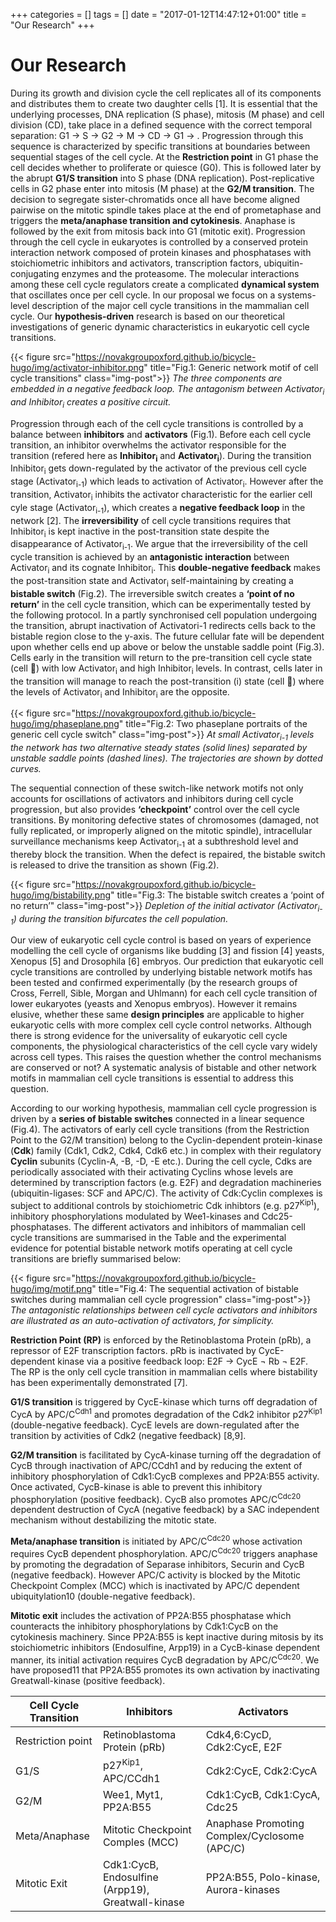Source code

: +++
categories = []
tags = []
date = "2017-01-12T14:47:12+01:00"
title = "Our Research"
+++
# Our Research

During its growth and division cycle the cell replicates all of its components and distributes them to create two daughter cells [1]. It is essential that the underlying processes, DNA replication (S phase), mitosis (M phase) and cell division (CD), take place in a defined sequence with the correct temporal separation: G1 → S → G2 → M → CD → G1 → . Progression through this sequence is characterized by specific transitions at boundaries between sequential stages of the cell cycle. At the **Restriction point** in G1 phase the cell decides whether to proliferate or quiesce (G0). This is followed later by the abrupt **G1/S transition** into S phase (DNA replication). Post-replicative cells in G2 phase enter into mitosis (M phase) at the **G2/M transition**. The decision to segregate sister-chromatids once all have become aligned pairwise on the mitotic spindle takes place at the end of prometaphase and triggers the **meta/anaphase transition and cytokinesis**. Anaphase is followed by the exit from mitosis back into G1 (mitotic exit). Progression through the cell cycle in eukaryotes is controlled by a conserved protein interaction network composed of protein kinases and phosphatases with stoichiometric inhibitors and activators, transcription factors, ubiquitin-conjugating enzymes and the proteasome. The molecular interactions among these cell cycle regulators create a complicated **dynamical system** that oscillates once per cell cycle. In our proposal we focus on a systems-level description of the major cell cycle transitions in the mammalian cell cycle. Our **hypothesis-driven** research is based on our theoretical investigations of generic dynamic characteristics in eukaryotic cell cycle transitions.

{{< figure src="https://novakgroupoxford.github.io/bicycle-hugo/img/activator-inhibitor.png" title="Fig.1: Generic network motif of cell cycle transitions"  class="img-post">}}
*The three components are embedded in a negative feedback loop. The antagonism between Activator<sub>i</sub> and Inhibitor<sub>i</sub> creates a positive circuit.*

Progression through each of the cell cycle transitions is controlled by a balance between **inhibitors** and **activators** (Fig.1). Before each cell cycle transition, an inhibitor overwhelms the activator responsible for the transition (refered here as **Inhibitor<sub>i</sub>** and **Activator<sub>i</sub>**). During the transition Inhibitor<sub>i</sub> gets down-regulated by the activator of the previous cell cycle stage (Activator<sub>i-1</sub>) which leads to activation of Activator<sub>i</sub>. However after the transition, Activator<sub>i</sub> inhibits the activator characteristic for the earlier cell cyle stage (Activator<sub>i-1</sub>), which creates a **negative feedback loop** in the network [2]. The **irreversibility** of cell cycle transitions requires that Inhibitor<sub>i</sub> is kept inactive in the post-transition state despite the disappearance of Activator<sub>i-1</sub>. We argue that the irreversibility of the cell cycle transition is achieved by an **antagonistic interaction** between Activator<sub>i</sub> and its cognate Inhibitor<sub>i</sub>. This **double-negative feedback** makes the post-transition state and Activator<sub>i</sub> self-maintaining by creating a **bistable switch** (Fig.2). The irreversible switch creates a **‘point of no return’** in the cell cycle transition, which can be experimentally tested by the following protocol. In a partly synchronised cell population undergoing the transition, abrupt inactivation of Activatori-1 redirects cells back to the bistable region close to the y-axis. The future cellular fate will be dependent upon whether cells end up above or below the unstable saddle point (Fig.3). Cells early in the transition will return to the pre-transition cell cycle state (cell ) with low Activator<sub>i</sub> and high Inhibitor<sub>i</sub> levels. In contrast, cells later in the transition will manage to reach the post-transition (i) state (cell ) where the levels of Activator<sub>i</sub> and Inhibitor<sub>i</sub> are the opposite.

{{< figure src="https://novakgroupoxford.github.io/bicycle-hugo/img/phaseplane.png" title="Fig.2: Two phaseplane portraits of the generic cell cycle switch"  class="img-post">}}
*At small Activator<sub>i-1</sub> levels the network has two alternative steady states (solid lines) separated by unstable saddle points (dashed lines). The trajectories are shown by dotted curves.*

The sequential connection of these switch-like network motifs not only accounts for oscillations of activators and inhibitors during cell cycle progression, but also provides **‘checkpoint’** control over the cell cycle transitions. By monitoring defective states of chromosomes (damaged, not fully replicated, or improperly aligned on the mitotic spindle), intracellular surveillance mechanisms keep Activator<sub>i-1</sub> at a subthreshold level and thereby block the transition. When the defect is repaired, the bistable switch is released to drive the transition as shown (Fig.2).

{{< figure src="https://novakgroupoxford.github.io/bicycle-hugo/img/bistability.png" title="Fig.3: The bistable switch creates a ‘point of no return’"  class="img-post">}}
*Depletion of the initial activator (Activator<sub>i-1</sub>) during the transition bifurcates the cell population.*

Our view of eukaryotic cell cycle control is based on years of experience modelling the cell cycle of organisms like budding [3] and fission [4] yeasts, Xenopus [5] and Drosophila [6] embryos. Our prediction that eukaryotic cell cycle transitions are controlled by underlying bistable network motifs has been tested and confirmed experimentally (by the research groups of Cross, Ferrell, Sible, Morgan and Uhlmann) for each cell cycle transition of lower eukaryotes (yeasts and Xenopus embryos). However it remains elusive, whether these same **design principles** are applicable to higher eukaryotic cells with more complex cell cycle control networks. Although there is strong evidence for the universality of eukaryotic cell cycle components, the physiological characteristics of the cell cycle vary widely across cell types. This raises the question whether the control mechanisms are conserved or not? A systematic analysis of bistable and other network motifs in mammalian cell cycle transitions is essential to address this question.

According to our working hypothesis, mammalian cell cycle progression is driven by a **series of bistable switches** connected in a linear sequence (Fig.4). The activators of early cell cycle transitions (from the Restriction Point to the G2/M transition) belong to the Cyclin-dependent protein-kinase (**Cdk**) family (Cdk1, Cdk2, Cdk4, Cdk6 etc.) in complex with their regulatory **Cyclin** subunits (Cyclin-A, -B, -D, -E etc.). During the cell cycle, Cdks are periodically associated with their activating Cyclins whose levels are determined by transcription factors (e.g. E2F) and degradation machineries (ubiquitin-ligases: SCF and APC/C). The activity of Cdk:Cyclin complexes is subject to additional controls by stoichiometric Cdk inhibtors (e.g. p27<sup>Kip1</sup>), inhibitory phosphorylations modulated by Wee1-kinases and Cdc25-phosphatases. The different activators and inhibitors of mammalian cell cycle transitions are summarised in the Table and the experimental evidence for potential bistable network motifs operating at cell cycle transitions are briefly summarised below:

{{< figure src="https://novakgroupoxford.github.io/bicycle-hugo/img/motif.png" title="Fig.4: The sequential activation of bistable switches during mammalian cell cycle progression" class="img-post">}}
*The antagonistic relationships between cell cycle activators and inhibitors are illustrated as an auto-activation of activators, for simplicity.*

**Restriction Point (RP)** is enforced by the Retinoblastoma Protein (pRb), a repressor of E2F transcription factors. pRb is inactivated by CycE-dependent kinase via a positive feedback loop:
E2F → CycE
 ¬ Rb ¬ E2F. The RP is the only cell cycle transition in mammalian cells where bistability has been experimentally demonstrated [7].

**G1/S transition** is triggered by CycE-kinase which turns off degradation of CycA by APC/C<sup>Cdh1</sup> and promotes degradation of the Cdk2 inhibitor p27<sup>Kip1</sup> (double-negative feedback). CycE levels are down-regulated after the transition by activities of Cdk2 (negative feedback) [8,9].

**G2/M transition** is facilitated by CycA-kinase turning off the degradation of CycB through inactivation of APC/CCdh1 and by reducing the extent of inhibitory phosphorylation of Cdk1:CycB complexes and PP2A:B55 activity. Once activated, CycB-kinase is able to prevent this inhibitory phosphorylation (positive feedback). CycB also promotes APC/C<sup>Cdc20</sup> dependent destruction of CycA (negative feedback) by a SAC independent mechanism without destabilizing the mitotic state.

**Meta/anaphase transition** is initiated by APC/C<sup>Cdc20</sup> whose activation requires CycB dependent phosphorylation. APC/C<sup>Cdc20</sup> triggers anaphase by promoting the degradation of Separase inhibitors, Securin and CycB (negative feedback). However APC/C activity is blocked by the Mitotic Checkpoint Complex (MCC) which is inactivated by APC/C dependent ubiquitylation10 (double-negative feedback).

**Mitotic exit** includes the activation of PP2A:B55 phosphatase which counteracts the inhibitory phosphorylations by Cdk1:CycB on the cytokinesis machinery. Since PP2A:B55 is kept inactive during mitosis by its stoichiometric inhibitors (Endosulfine, Arpp19) in a CycB-kinase dependent manner, its initial activation requires CycB degradation by APC/C<sup>Cdc20</sup>. We have proposed11 that PP2A:B55 promotes its own activation by inactivating Greatwall-kinase (positive feedback).

| **Cell Cycle Transition** | **Inhibitors**                            | **Activators**              |
|---------------------------|-------------------------------------------|-----------------------------|
| Restriction point         | Retinoblastoma Protein (pRb)              | Cdk4,6:CycD, Cdk2:CycE, E2F |
| G1/S                      | p27<sup>Kip1</sup>, APC/C</sup>Cdh1</sup> | Cdk2:CycE, Cdk2:CycA        |
| G2/M                      | Wee1, Myt1, PP2A:B55                      | Cdk1:CycB, Cdk1:CycA, Cdc25 |
| Meta/Anaphase             | Mitotic Checkpoint Comples (MCC)          | Anaphase Promoting Complex/Cyclosome (APC/C) |
| Mitotic Exit              | Cdk1:CycB, Endosulfine (Arpp19), Greatwall-kinase | PP2A:B55, Polo-kinase, Aurora-kinases |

• Exercise prompt
Look above for lines with the word "initial" and copy them all.

• Reply
*Depletion of the initial activator (Activator<sub>i-1</sub>) during the transition bifurcates the cell population.*
**Mitotic exit** includes the activation of PP2A:B55 phosphatase which counteracts the inhibitory phosphorylations by Cdk1:CycB on the cytokinesis machinery. Since PP2A:B55 is kept inactive during mitosis by its stoichiometric inhibitors (Endosulfine, Arpp19) in a CycB-kinase dependent manner, its initial activation requires CycB degradation by APC/C<sup>Cdc20</sup>. We have proposed11 that PP2A:B55 promotes its own activation by inactivating Greatwall-kinase (positive feedback).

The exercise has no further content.